──────── PROVIDED TEXT ────────
# separation/divorce



## marika906 (Jul 12, 2011)

My husband of almost 5 yrs, together 8, asked for a divorce about a month ago. Came as a complete shock to me! He told me one night in bed. He said he never really loved me and there was always something missing. We have 2 young children together, 3 and 5, and I wanted to try and work things out. Well, come to find out, he had been talking to a women on the phone, who by the way is married, for almost a month before he asked for the divorce. I found the number on our cell records and confronted him a number of times, each time him denying it. Finally, I heard from another person that he was talking to a girl, and confronted him once more and he admitted it. He told me she had also asked her husband for a divorce around the same time. It's all kind of fishy to me, he says they are just friends and that they are talking because they are going through the same thing. Her husband contacted me and said she admitted that her and my husband kissed while she was visiting,she lives in another state. Once again, confronted my husband about that and he admitted that they just kissed but stopped because they knew it was wrong. He swears up and down that there is nothing else going on but, my gut is telling me something else. I'm at a loss as to what to do now. Do I just let him go without fighting for my husband? I realize that I was doing things that drove him to talk to her, I want to give this a chance but he is so angry and cold to me, he is just willing to give up. Any advice would be great!


----------



## sadmama (Jul 7, 2011)

It's hard to answer your question - a year ago I would have never told someone to "give up" on their spouse in a situation like this. Marriage is supposed to be forever and I fought and fought and the more I fought the harder he pulled away. I wish I could say that once I let go he came back, but I can't. It's been over a year since my husband told he he really wanted out - also a complete surprise to me, and I have come a LONG way since then - a year ago this weekend is when he stopped pretending to work on things and said he was leaving. So my advice would be don't give up on him, but let him go because the harder you hold on the harder he may pull away. Don't blame yourself for everything (always easier said than done). Just focus on yourself and the kids and try and figure out what you want - and what you can forgive and live with.


----------



## marika906 (Jul 12, 2011)
──────── RECORD SET ────────
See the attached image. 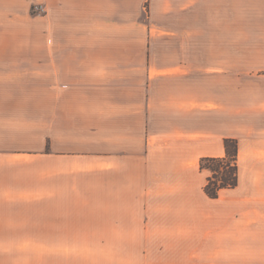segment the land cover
<instances>
[{
  "label": "crops",
  "instance_id": "1",
  "mask_svg": "<svg viewBox=\"0 0 264 264\" xmlns=\"http://www.w3.org/2000/svg\"><path fill=\"white\" fill-rule=\"evenodd\" d=\"M0 264H264V0H0Z\"/></svg>",
  "mask_w": 264,
  "mask_h": 264
},
{
  "label": "trees",
  "instance_id": "2",
  "mask_svg": "<svg viewBox=\"0 0 264 264\" xmlns=\"http://www.w3.org/2000/svg\"><path fill=\"white\" fill-rule=\"evenodd\" d=\"M223 145V157H204L199 161V169L209 173L203 191L210 199H216L220 190L232 189L238 183L237 141L227 138Z\"/></svg>",
  "mask_w": 264,
  "mask_h": 264
},
{
  "label": "rangeland",
  "instance_id": "3",
  "mask_svg": "<svg viewBox=\"0 0 264 264\" xmlns=\"http://www.w3.org/2000/svg\"><path fill=\"white\" fill-rule=\"evenodd\" d=\"M224 4H226V2H225ZM35 6H40V7H41L40 4L35 5ZM35 6H34V7H35ZM34 7H33V8H34ZM32 12L35 13V14H36V13H37V14H41V9L37 10V9L34 8V9H32ZM35 138H36V136H35ZM34 142H36V139L34 140Z\"/></svg>",
  "mask_w": 264,
  "mask_h": 264
},
{
  "label": "built area",
  "instance_id": "4",
  "mask_svg": "<svg viewBox=\"0 0 264 264\" xmlns=\"http://www.w3.org/2000/svg\"><path fill=\"white\" fill-rule=\"evenodd\" d=\"M34 8L37 9V10L41 9V12L43 11V10H42V7H40V6H35ZM34 8H33V9H34ZM34 14H35V13H34Z\"/></svg>",
  "mask_w": 264,
  "mask_h": 264
}]
</instances>
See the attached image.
────────
INSTRUCTION ::
Answer these questions about the divorce thread above:
1. How long had marika906 been married when her husband asked for a divorce?
2. Where does the woman her husband was talking to live?
3. What does sadmama tell marika906 to focus on?

PROBLEM SOLUTION ::
1. Almost 5 years (together 8).
2. In another state.
3. Herself and the kids.